In yet another version, the opening or closing points can be adjusted by using two-piece cam lobes. Each intake cam is divided into an opening cam lobe and a closing cam lobe. The adjustment changes the angular positioning of one of the lobes on each intake cam. Depending upon the configuration, either the opening cam lobe or the closing cam lobe may be adjusted. Alternatively, the adjustments may be made to the exhaust cam lobes. These designs have only a single phasing unit that shifts the angular position of either the inner or outer shaft. A single phasing unit does not allow adjustment of both the intake and the exhaust cam lobes relative to the crank shaft angle.
Two-phasing units allow two means of adjustment. With two phasing units, the relative angular positions of both the intake cam and the exhaust cam can be adjusted with respect to the crank shaft angle.
In yet another version, the intake and the exhaust cam lobes are two-piece cams with an opening cam lobe and a closing cam lobe. The opening cam lobe determines when the respective valve opens while the closing cam lobe determines when the valve closes. Two phasing units allow independent adjustment of the opening and closing cam lobes for either the intake cams or the exhaust cams but not both. The two-phasing units may be controlled by digital circuitry to provide real-time adjustment of valve timing parameters based upon a number of operating variables.

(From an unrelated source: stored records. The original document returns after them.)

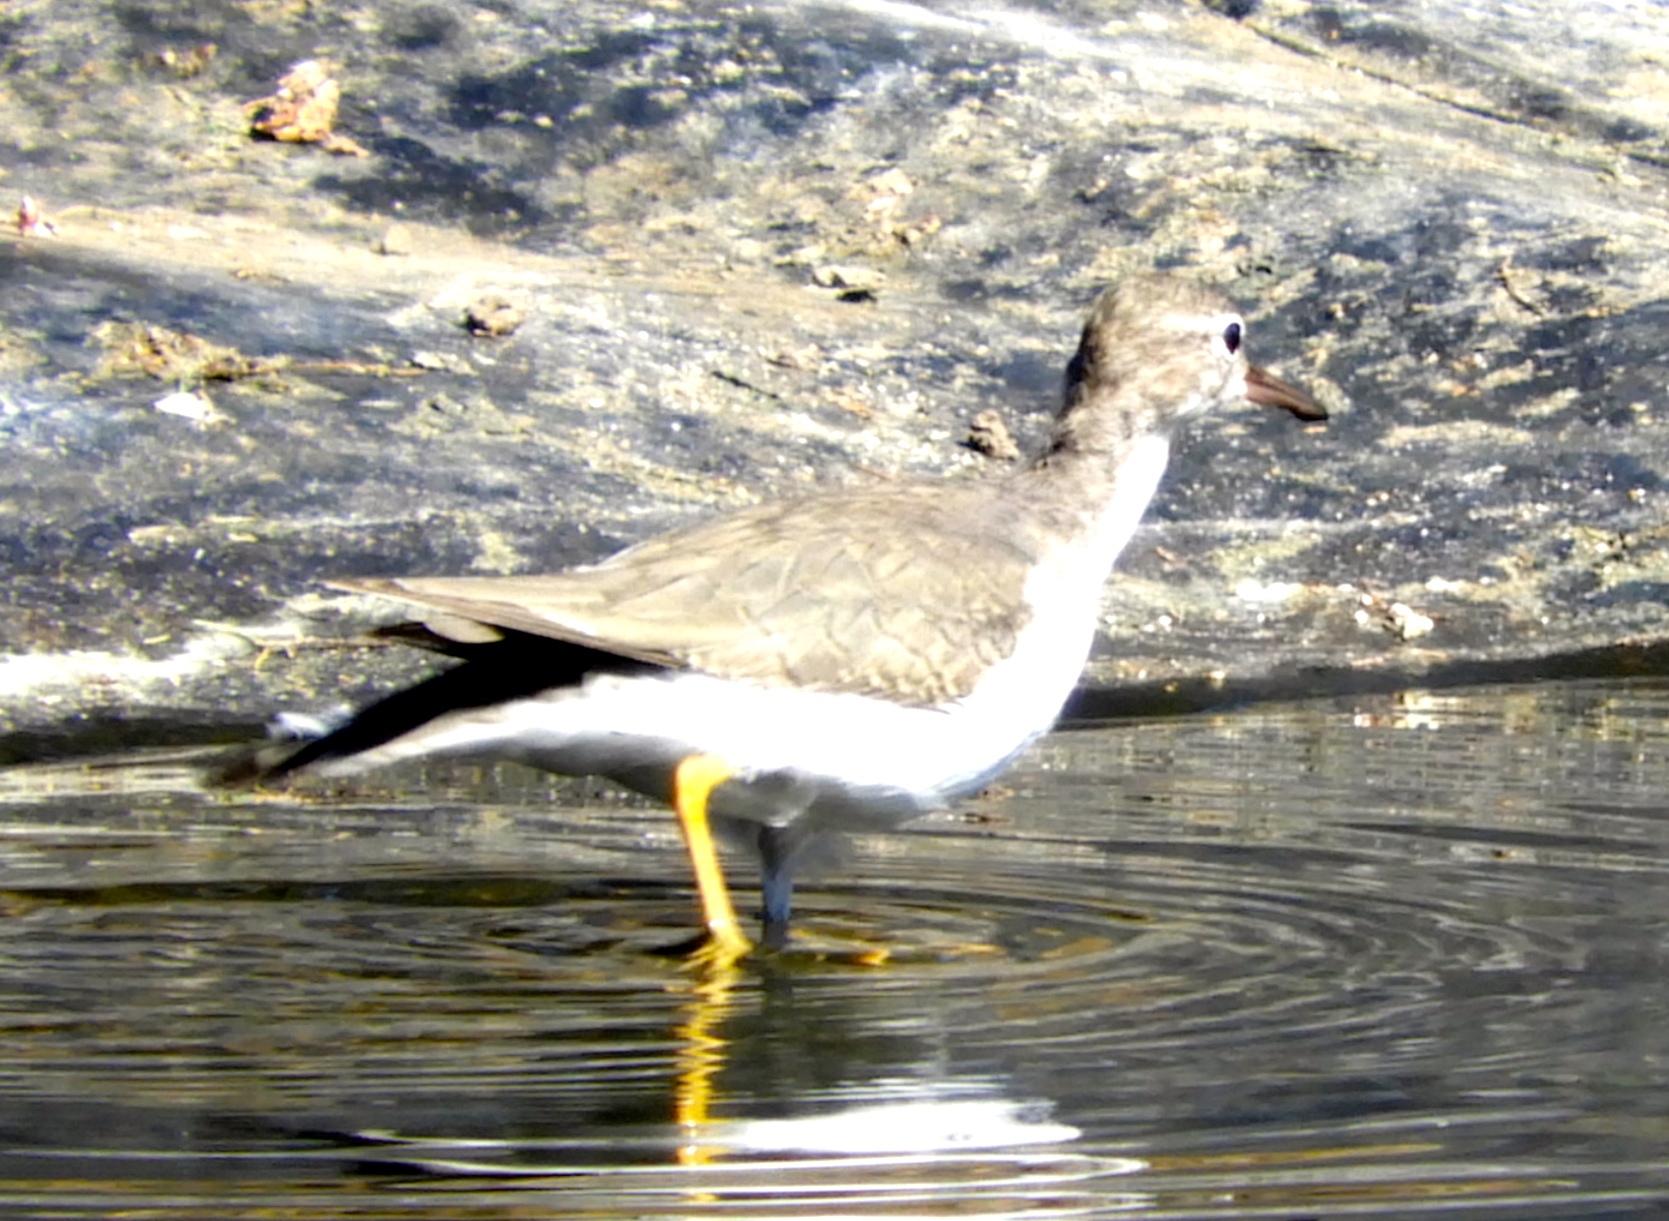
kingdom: Animalia
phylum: Chordata
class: Aves
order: Charadriiformes
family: Scolopacidae
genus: Actitis
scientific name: Actitis macularius
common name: Spotted sandpiper
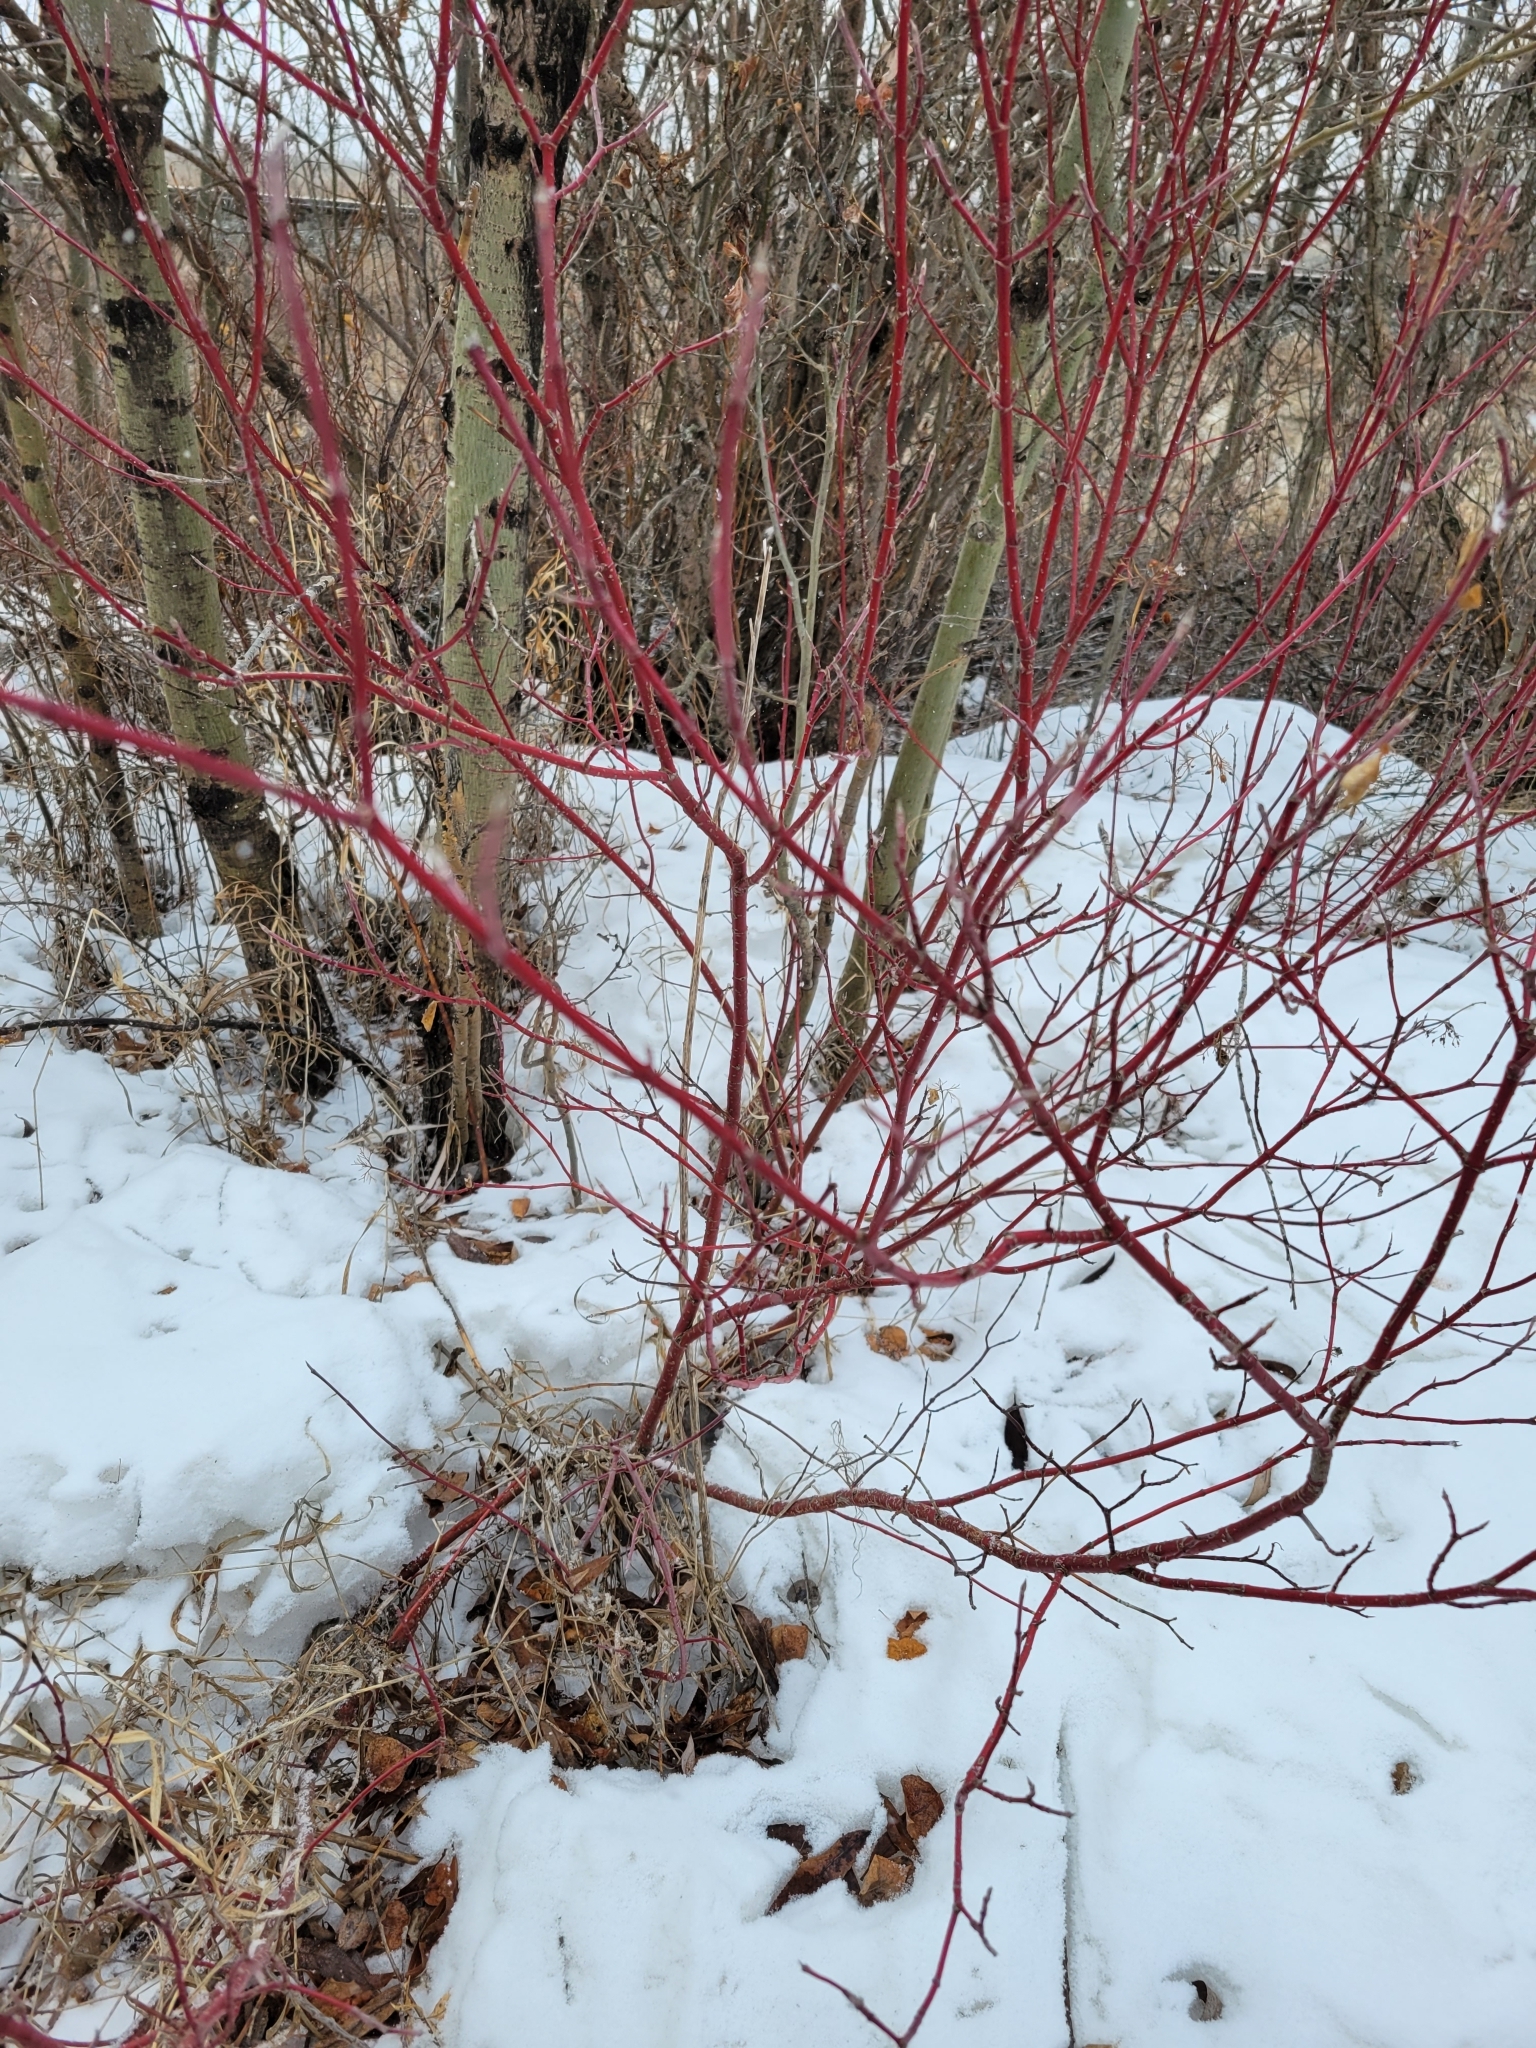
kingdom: Plantae
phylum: Tracheophyta
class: Magnoliopsida
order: Cornales
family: Cornaceae
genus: Cornus
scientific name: Cornus sericea
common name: Red-osier dogwood
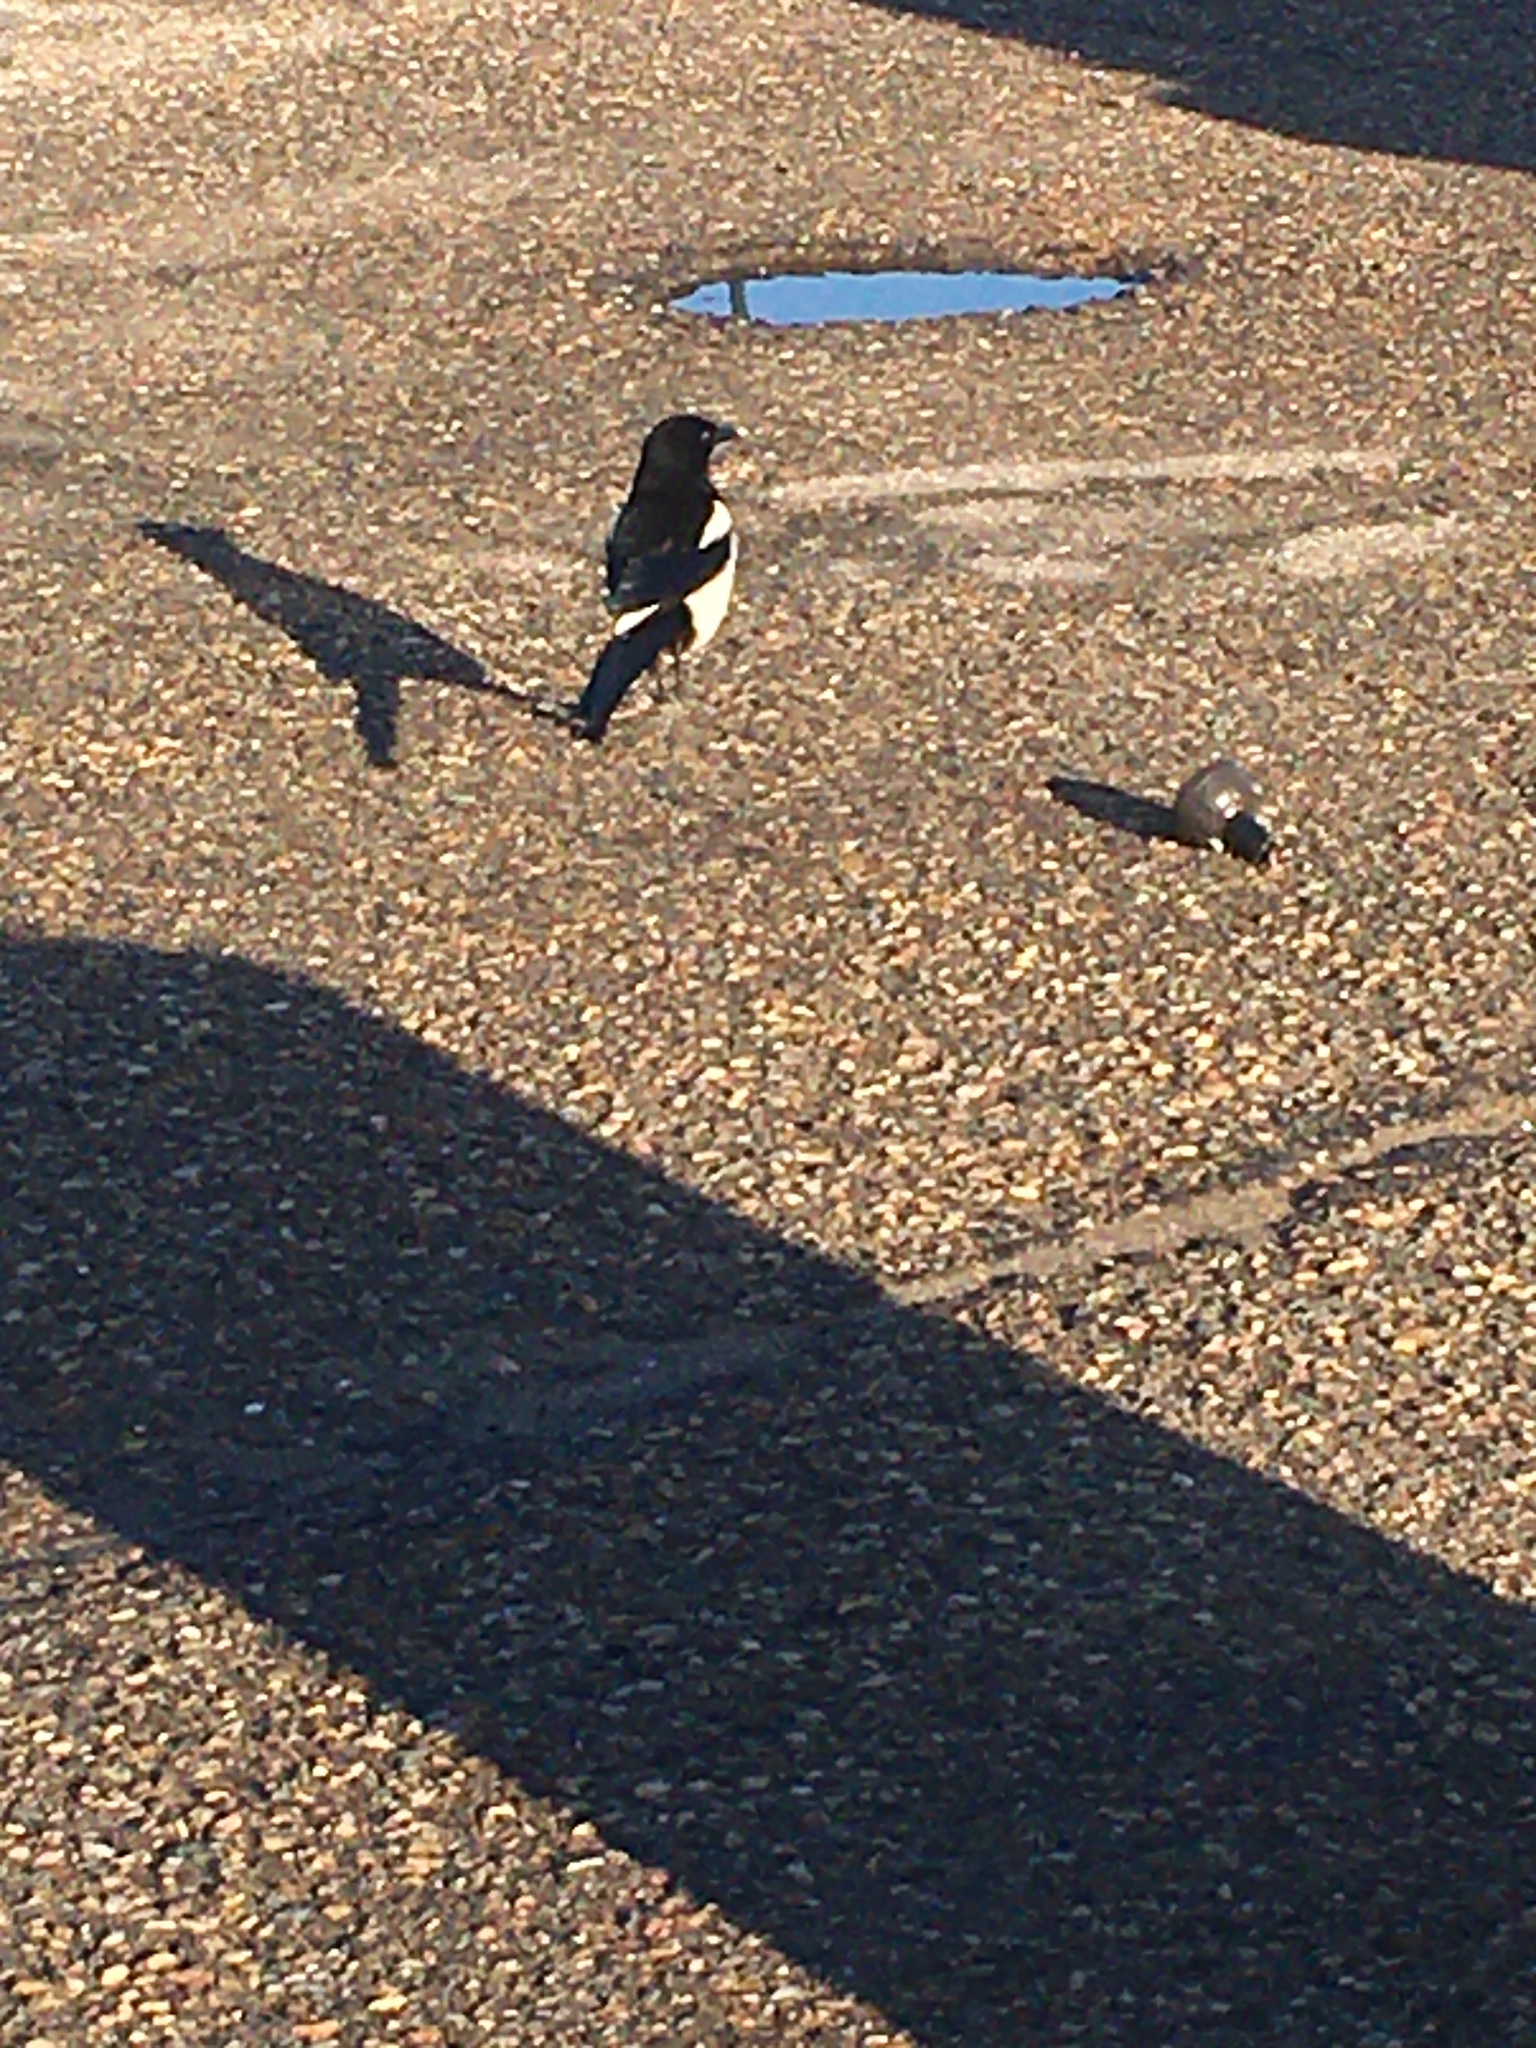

Two-phasing units provide a limited choice of adjustment. Due to cost, design, and spatial constraints, it would be impractical to add any further adjustments to this type of cam shaft.
In addition, designers choose valve orientation within the engine head to optimize fuel/air flow. Valve orientation, however, is compromised because of spatial constraints and the position of the cam shaft. With mechanically operated valves, the cam shaft must be positioned close to the valves. Otherwise, the required mechanical linkage between the cam shaft and the valves is impractical. Optimum sparkplug positioning may also be compromised. These spatial constraints ultimately limit engine efficiency and power.
One method of developing more power is to move fuel/air mixture into and exhaust out of each cylinder more efficiently by having two intake and two exhaust valves per cylinder. This creates even more space problems in the engine head. More valves also require more cam lobes which makes the cam shaft design more complex. Cam lobe adjustments are therefore even more costly and impractical.
The prior art lacks a valve control system that is fully adjustable with respect to valve overlap, valve opening points, and valve closing points. The prior art further lacks a valve control system that alleviates the spatial constraints normally created by complex valve control systems.